OpenAI has launched a brand new sensible contract safety benchmark as AI brokers achieve stronger coding skills within the crypto sector. Along with Paradigm, OpenAI stated the benchmark, known as EVMbench, exams how AI techniques detect, patch, and exploit critical Ethereum contract bugs. Their effort responds to the rising monetary threat, since sensible contracts routinely safe over $100 billion in open-source crypto belongings.
OpenAI Good Contract Benchmark Targets Actual Audit Vulnerabilities
In their launch, OpenAI stated EVMbench attracts on 120 curated vulnerabilities collected from 40 skilled sensible contract audits. Notably, a lot of the points got here from open audit competitions, together with Code4rena. OpenAI stated the benchmark additionally consists of vulnerability situations tied to safety auditing work for the Tempo blockchain.
Tempo is described as a purpose-built Layer-1 community designed for high-throughput, low-cost stablecoin funds. Due to that, these situations lengthen the benchmark into payment-focused contract code. The corporate additionally stated it expects agent-based stablecoin cost exercise to develop.

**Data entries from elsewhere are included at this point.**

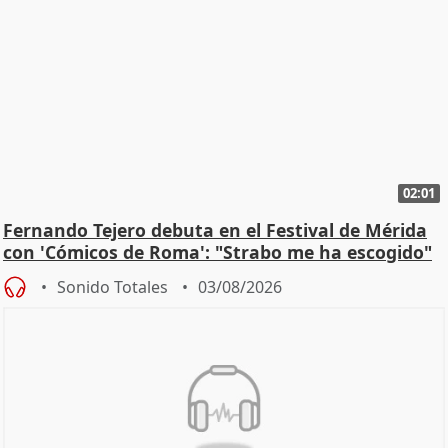
02:01
Fernando Tejero debuta en el Festival de Mérida
con 'Cómicos de Roma': "Strabo me ha escogido"
Sonido Totales
03/08/2026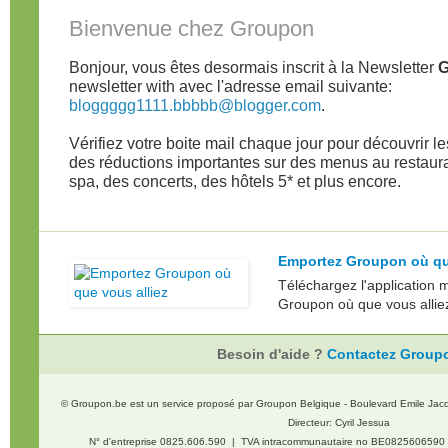
Bienvenue chez Groupon
Bonjour, vous êtes desormais inscrit à la Newsletter
G
newsletter with avec l'adresse email suivante:
bloggggg1111.bbbbb@blogger.com
.
Vérifiez votre boite mail chaque jour pour découvrir 
des réductions importantes sur des menus au restaur
spa, des concerts, des hôtels 5* et plus encore.
Emportez Groupon où que
Téléchargez l'application 
Groupon où que vous allie
Besoin d'aide ?
Contactez Group
© Groupon.be est un service proposé par Groupon Belgique - Boulevard Emile Jacq
Directeur: Cyril Jessua
N° d'entreprise 0825.606.590 | TVA intracommunautaire no BE082560659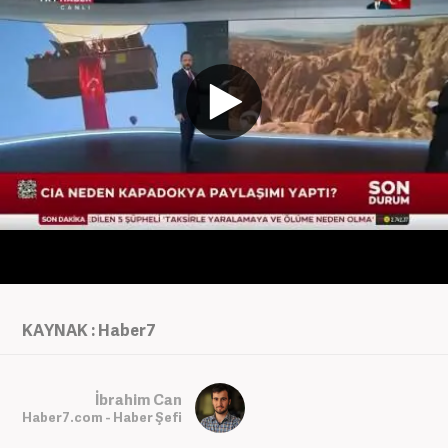
KAYNAK : Haber7
İbrahim Can
Haber7.com - Haber Şefi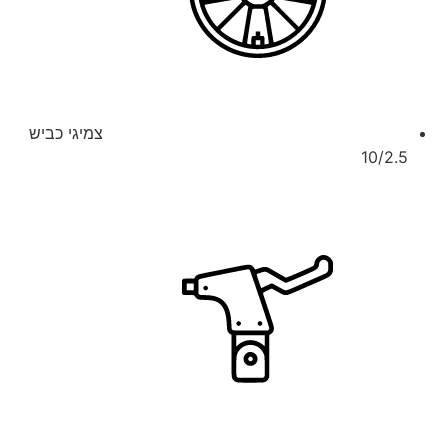
צמיגי כביש
10/2.5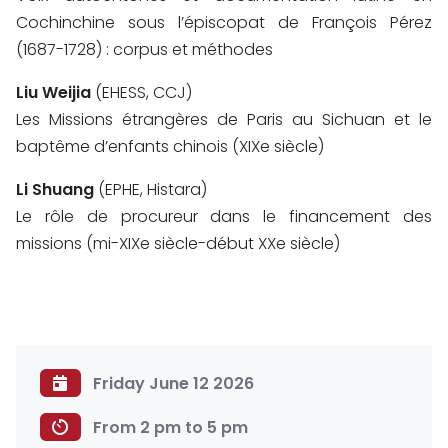
Cochinchine sous l’épiscopat de François Pérez
(1687-1728) : corpus et méthodes
Liu Weijia
(EHESS, CCJ)
Les Missions étrangères de Paris au Sichuan et le
baptême d’enfants chinois (XIXe siècle)
Li Shuang
(EPHE, Histara)
Le rôle de procureur dans le financement des
missions (mi-XIXe siècle-début XXe siècle)
Friday June 12 2026
From 2 pm to 5 pm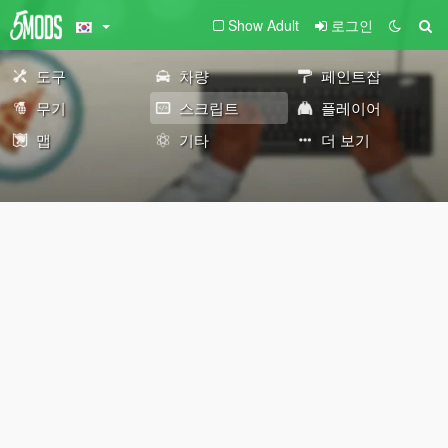
Show Adult
로그인
도구
차량
페인트잡
무기
스크립트
플레이어
맵
기타
더 보기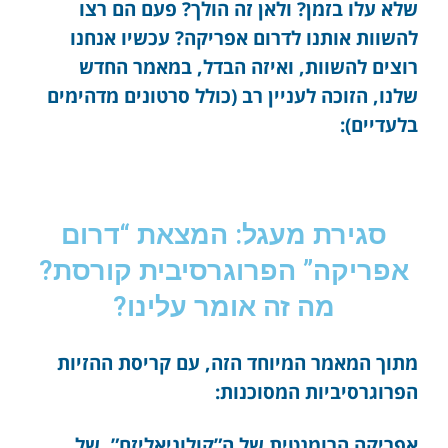
שלא עלו בזמן? ולאן זה הולך? פעם הם רצו
להשוות אותנו לדרום אפריקה? עכשיו אנחנו
רוצים להשוות, ואיזה הבדל, במאמר החדש
שלנו, הזוכה לעניין רב (כולל סרטונים מדהימים
בלעדיים):
סגירת מעגל: המצאת “דרום
אפריקה” הפרוגרסיבית קורסת?
מה זה אומר עלינו?
מתוך המאמר המיוחד הזה, עם קריסת ההזיות
הפרוגרסיביות המסוכנות:
אפריקה הרומנטית של ה”קולוניאליזם”, של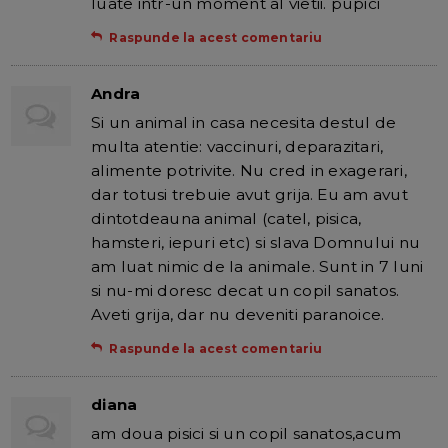
luate intr-un moment al vietii. pupici
Raspunde la acest comentariu
Andra
Si un animal in casa necesita destul de
multa atentie: vaccinuri, deparazitari,
alimente potrivite. Nu cred in exagerari,
dar totusi trebuie avut grija. Eu am avut
dintotdeauna animal (catel, pisica,
hamsteri, iepuri etc) si slava Domnului nu
am luat nimic de la animale. Sunt in 7 luni
si nu-mi doresc decat un copil sanatos.
Aveti grija, dar nu deveniti paranoice.
Raspunde la acest comentariu
diana
am doua pisici si un copil sanatos,acum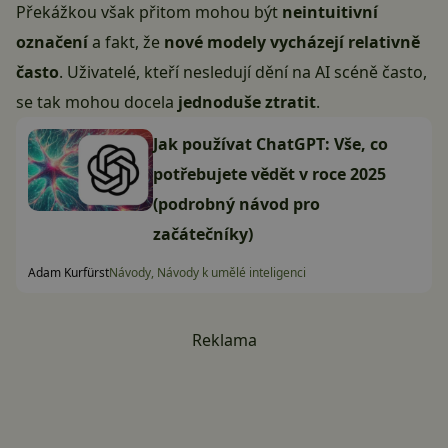
Překážkou však přitom mohou být
neintuitivní
označení
a fakt, že
nové modely vycházejí relativně
často
. Uživatelé, kteří nesledují dění na AI scéně často,
se tak mohou docela
jednoduše ztratit
.
Jak používat ChatGPT: Vše, co
potřebujete vědět v roce 2025
(podrobný návod pro
začátečníky)
Adam Kurfürst
Návody, Návody k umělé inteligenci
Reklama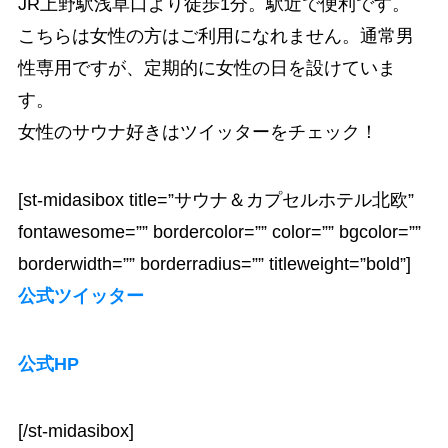
JR上野駅浅草口より徒歩1分。駅近で便利です。
こちらは
女性の方はご利用になれません。
通常男
性専用ですが、定期的に女性の日を設けていま
す。
女性のサウナ好きはツイッターをチェック！
[st-midasibox title=”サウナ＆カプセルホテル北欧”
fontawesome=”” bordercolor=”” color=”” bgcolor=””
borderwidth=”” borderradius=”” titleweight=”bold”]
公式ツイッター
公式HP
[/st-midasibox]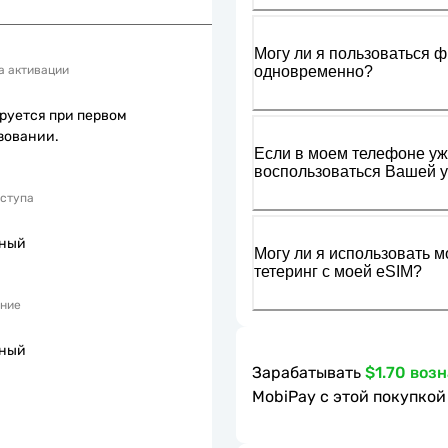
Могу ли я пользоваться ф
одновременно?
а активации
руется при первом
зовании.
Если в моем телефоне уже
воспользоваться Вашей у
оступа
пный
Могу ли я использовать м
тетеринг с моей eSIM?
ние
пный
Зарабатывать
$1.70 воз
MobiPay с этой покупкой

To construct the benchmark environments, OpenAI stated it tailored present exploit proof-of-concept exams and deployment scripts when out there. Nevertheless, it stated engineers manually wrote lacking elements when no scripts existed. OpenAI added that it ensured patch duties remained exploitable whereas nonetheless fixable with out breaking compilation.

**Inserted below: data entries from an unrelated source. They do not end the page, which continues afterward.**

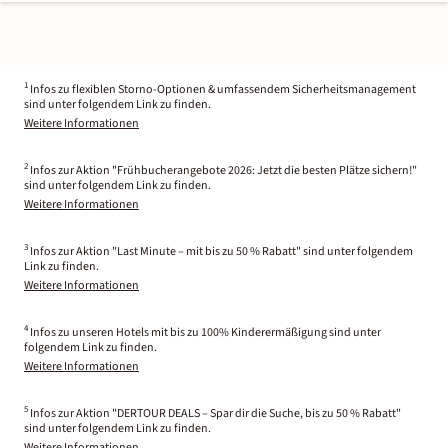
1
Infos zu flexiblen Storno-Optionen & umfassendem Sicherheitsmanagement
sind unter folgendem Link zu finden.
Weitere Informationen
2
Infos zur Aktion "Frühbucherangebote 2026: Jetzt die besten Plätze sichern!"
sind unter folgendem Link zu finden.
Weitere Informationen
3
Infos zur Aktion "Last Minute – mit bis zu 50 % Rabatt" sind unter folgendem
Link zu finden.
Weitere Informationen
4
Infos zu unseren Hotels mit bis zu 100% Kinderermäßigung sind unter
folgendem Link zu finden.
Weitere Informationen
5
Infos zur Aktion "DERTOUR DEALS – Spar dir die Suche, bis zu 50 % Rabatt"
sind unter folgendem Link zu finden.
Weitere Informationen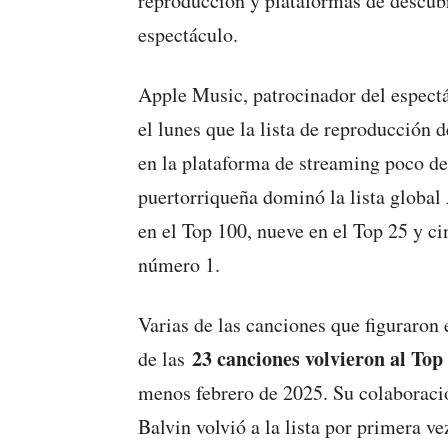
reproducción y plataformas de descubr
espectáculo.
Apple Music, patrocinador del espect
el lunes que la lista de reproducción
en la plataforma de streaming poco de
puertorriqueña dominó la lista globa
en el Top 100, nueve en el Top 25 y ci
número 1.
Varias de las canciones que figuraron 
23 canciones volvieron al To
de las
menos febrero de 2025. Su colaboració
Balvin volvió a la lista por primera v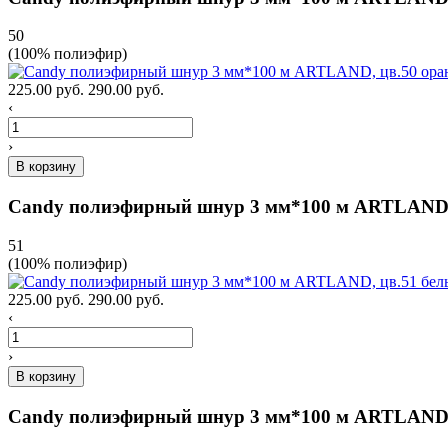
50
(100% полиэфир)
225.00 руб.
290.00 руб.
‹
›
В корзину
Candy полиэфирный шнур 3 мм*100 м ARTLAND,
51
(100% полиэфир)
225.00 руб.
290.00 руб.
‹
›
В корзину
Candy полиэфирный шнур 3 мм*100 м ARTLAND, 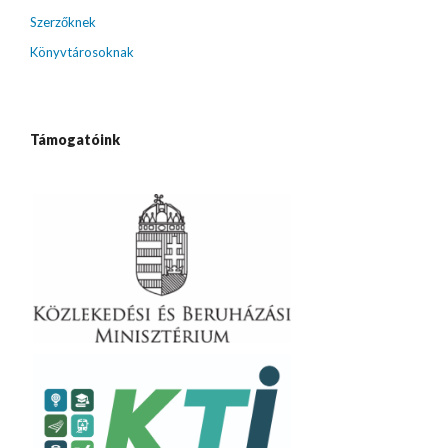
Szerzőknek
Könyvtárosoknak
Támogatóink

Detect, Patch, Exploit Modes Check AI Brokers Underneath Stress
OpenAI stated EVMbench evaluates synthetic intelligence brokers in three modes. That’s detect, patch, and exploit. In detect mode, brokers audit sensible contract repositories and get scored on recall of confirmed vulnerabilities and audit rewards. In patch mode, brokers should modify susceptible contracts whereas maintaining supposed performance intact.
Exploit mode, nevertheless, focuses on full end-to-end fund draining assaults in a sandbox blockchain atmosphere. The corporate stated graders confirm outcomes utilizing transaction replay and on-chain checks. To help reproducible analysis, the corporate stated it developed a Rust-based harness to deploy contracts and replay transactions deterministically.

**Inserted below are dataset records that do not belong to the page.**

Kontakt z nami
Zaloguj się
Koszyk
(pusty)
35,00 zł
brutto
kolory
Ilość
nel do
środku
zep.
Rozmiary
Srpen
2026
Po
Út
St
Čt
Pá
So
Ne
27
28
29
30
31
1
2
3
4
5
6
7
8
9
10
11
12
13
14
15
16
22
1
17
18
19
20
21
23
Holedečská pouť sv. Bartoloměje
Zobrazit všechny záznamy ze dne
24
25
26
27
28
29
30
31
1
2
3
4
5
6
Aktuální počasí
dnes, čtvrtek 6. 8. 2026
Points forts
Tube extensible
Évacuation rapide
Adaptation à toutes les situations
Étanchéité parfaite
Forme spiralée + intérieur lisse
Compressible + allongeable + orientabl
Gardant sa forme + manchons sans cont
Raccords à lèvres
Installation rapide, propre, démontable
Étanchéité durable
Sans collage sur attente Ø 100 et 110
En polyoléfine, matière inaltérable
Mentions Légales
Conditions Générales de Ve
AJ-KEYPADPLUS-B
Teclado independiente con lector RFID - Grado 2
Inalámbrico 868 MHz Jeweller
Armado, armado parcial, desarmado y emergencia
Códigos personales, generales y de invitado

Notably, the exploit duties run in an remoted native Anvil atmosphere as an alternative of reside crypto networks. It additionally stated vulnerabilities used within the benchmark are historic and publicly documented. OpenAI added that the harness restricts unsafe RPC strategies to restrict abuse.
In exploit testing, OpenAI stated GPT-5.3-Codex operating through Codex CLI scored 72.2%. Nevertheless, it stated the sooner GPT-5 mannequin scored 31.9%, regardless of being launched simply over six months earlier. OpenAI additionally famous that detect recall and patch success stay under full protection.
OpenAI Provides New Expertise with Agent Rent
Whereas OpenAI pushed EVMbench into public view, it additionally expanded its agent growth workforce. Notably, they employed Peter Steinberger, founding father of the viral open-source AI agent venture OpenClaw, beforehand often called Clawdbot. Sam Altman confirmed on X that Steinberger will be part of OpenAI to guide work on the “subsequent era of private brokers.”
In the meantime, Altman stated OpenClaw will transition right into a basis mannequin venture supported by OpenAI. The open-source venture will proceed beneath that construction, based on the announcement. The hiring drew vast consideration as OpenAI will increase its give attention to autonomous and private AI brokers.